INPUT DATA |
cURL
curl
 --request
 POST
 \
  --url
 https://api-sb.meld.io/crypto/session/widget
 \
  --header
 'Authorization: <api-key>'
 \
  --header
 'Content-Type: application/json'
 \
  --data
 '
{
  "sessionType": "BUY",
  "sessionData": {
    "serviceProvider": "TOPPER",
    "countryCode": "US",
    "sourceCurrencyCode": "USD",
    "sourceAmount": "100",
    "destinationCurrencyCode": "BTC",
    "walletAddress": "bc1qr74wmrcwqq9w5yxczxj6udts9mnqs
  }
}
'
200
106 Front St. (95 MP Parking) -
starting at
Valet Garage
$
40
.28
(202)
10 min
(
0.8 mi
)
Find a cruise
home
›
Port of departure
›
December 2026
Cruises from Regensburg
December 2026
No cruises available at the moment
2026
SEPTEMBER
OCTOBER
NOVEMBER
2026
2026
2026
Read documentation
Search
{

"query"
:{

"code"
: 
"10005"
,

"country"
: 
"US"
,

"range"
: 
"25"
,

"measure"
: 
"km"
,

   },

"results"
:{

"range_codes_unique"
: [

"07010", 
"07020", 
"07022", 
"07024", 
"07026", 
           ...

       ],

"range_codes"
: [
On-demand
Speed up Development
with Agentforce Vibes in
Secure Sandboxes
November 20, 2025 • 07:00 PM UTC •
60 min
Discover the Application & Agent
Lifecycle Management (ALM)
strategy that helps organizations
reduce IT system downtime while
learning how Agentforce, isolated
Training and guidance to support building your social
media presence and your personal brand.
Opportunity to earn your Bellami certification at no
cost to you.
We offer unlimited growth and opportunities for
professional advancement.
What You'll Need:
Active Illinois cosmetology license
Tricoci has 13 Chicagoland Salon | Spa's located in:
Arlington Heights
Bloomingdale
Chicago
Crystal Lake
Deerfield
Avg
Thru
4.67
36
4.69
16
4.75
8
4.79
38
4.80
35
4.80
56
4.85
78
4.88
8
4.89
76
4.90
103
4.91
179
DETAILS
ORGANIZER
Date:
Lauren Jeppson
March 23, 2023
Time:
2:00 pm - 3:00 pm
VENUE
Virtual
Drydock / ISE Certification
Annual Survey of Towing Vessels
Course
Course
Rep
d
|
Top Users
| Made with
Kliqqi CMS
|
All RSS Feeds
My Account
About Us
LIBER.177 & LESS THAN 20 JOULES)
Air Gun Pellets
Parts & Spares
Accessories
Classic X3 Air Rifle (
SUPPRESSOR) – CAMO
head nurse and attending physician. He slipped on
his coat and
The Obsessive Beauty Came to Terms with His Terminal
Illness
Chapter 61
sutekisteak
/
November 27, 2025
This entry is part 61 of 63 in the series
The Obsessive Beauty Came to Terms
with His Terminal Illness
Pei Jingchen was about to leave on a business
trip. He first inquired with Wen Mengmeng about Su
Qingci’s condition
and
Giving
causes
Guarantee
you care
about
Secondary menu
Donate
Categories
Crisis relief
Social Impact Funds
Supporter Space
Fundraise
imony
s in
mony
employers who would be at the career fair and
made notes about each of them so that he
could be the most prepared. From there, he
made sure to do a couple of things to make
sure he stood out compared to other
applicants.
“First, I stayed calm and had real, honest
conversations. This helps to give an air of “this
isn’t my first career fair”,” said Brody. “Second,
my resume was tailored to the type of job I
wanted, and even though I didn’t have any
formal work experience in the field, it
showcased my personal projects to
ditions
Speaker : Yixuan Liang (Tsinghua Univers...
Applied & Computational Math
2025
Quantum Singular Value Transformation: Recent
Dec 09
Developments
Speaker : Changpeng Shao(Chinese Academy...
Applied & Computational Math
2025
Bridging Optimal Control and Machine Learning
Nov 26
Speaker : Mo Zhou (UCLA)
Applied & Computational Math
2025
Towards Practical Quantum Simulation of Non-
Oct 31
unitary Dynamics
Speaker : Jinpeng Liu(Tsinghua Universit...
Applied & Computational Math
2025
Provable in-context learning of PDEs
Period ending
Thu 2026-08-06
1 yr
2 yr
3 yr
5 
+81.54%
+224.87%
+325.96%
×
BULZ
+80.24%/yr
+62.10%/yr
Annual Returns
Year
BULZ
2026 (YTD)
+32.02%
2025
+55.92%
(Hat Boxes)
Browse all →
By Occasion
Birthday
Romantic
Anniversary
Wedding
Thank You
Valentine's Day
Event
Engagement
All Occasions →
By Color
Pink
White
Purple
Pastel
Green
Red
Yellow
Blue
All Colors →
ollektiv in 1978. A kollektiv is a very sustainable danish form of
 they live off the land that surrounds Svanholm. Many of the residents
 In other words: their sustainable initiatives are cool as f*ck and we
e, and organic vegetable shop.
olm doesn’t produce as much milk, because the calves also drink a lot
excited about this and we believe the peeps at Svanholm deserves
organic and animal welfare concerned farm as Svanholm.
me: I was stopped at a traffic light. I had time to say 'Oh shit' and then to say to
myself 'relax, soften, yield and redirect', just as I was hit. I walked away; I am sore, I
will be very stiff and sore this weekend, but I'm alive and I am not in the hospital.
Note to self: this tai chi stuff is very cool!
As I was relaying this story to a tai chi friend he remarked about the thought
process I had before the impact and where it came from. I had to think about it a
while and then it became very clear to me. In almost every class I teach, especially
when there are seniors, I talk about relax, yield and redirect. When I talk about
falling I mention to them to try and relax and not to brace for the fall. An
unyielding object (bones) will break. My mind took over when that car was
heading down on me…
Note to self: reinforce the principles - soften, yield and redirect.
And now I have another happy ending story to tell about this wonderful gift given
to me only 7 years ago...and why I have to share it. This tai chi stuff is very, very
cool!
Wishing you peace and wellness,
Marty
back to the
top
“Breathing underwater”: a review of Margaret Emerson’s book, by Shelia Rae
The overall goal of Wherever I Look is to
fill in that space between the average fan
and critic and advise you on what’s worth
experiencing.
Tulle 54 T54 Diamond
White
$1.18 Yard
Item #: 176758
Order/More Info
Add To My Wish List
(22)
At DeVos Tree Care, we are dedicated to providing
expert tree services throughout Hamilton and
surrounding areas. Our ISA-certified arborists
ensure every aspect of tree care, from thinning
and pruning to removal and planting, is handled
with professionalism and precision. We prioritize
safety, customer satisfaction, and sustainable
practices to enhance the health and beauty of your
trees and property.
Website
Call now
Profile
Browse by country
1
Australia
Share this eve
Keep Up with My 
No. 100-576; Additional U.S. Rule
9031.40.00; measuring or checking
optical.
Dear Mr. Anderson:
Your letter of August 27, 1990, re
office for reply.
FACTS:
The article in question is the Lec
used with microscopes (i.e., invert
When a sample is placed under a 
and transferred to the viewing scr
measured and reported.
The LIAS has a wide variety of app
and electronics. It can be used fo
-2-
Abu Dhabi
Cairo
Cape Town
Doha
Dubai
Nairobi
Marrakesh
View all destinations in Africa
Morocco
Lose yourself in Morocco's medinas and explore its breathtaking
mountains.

TASK TO COMPLETE | Pick out every line in the rows above that contains the word "Terms", and copy each one.

EXPECTED ANSWER |
The Obsessive Beauty Came to Terms with His Terminal
The Obsessive Beauty Came to Terms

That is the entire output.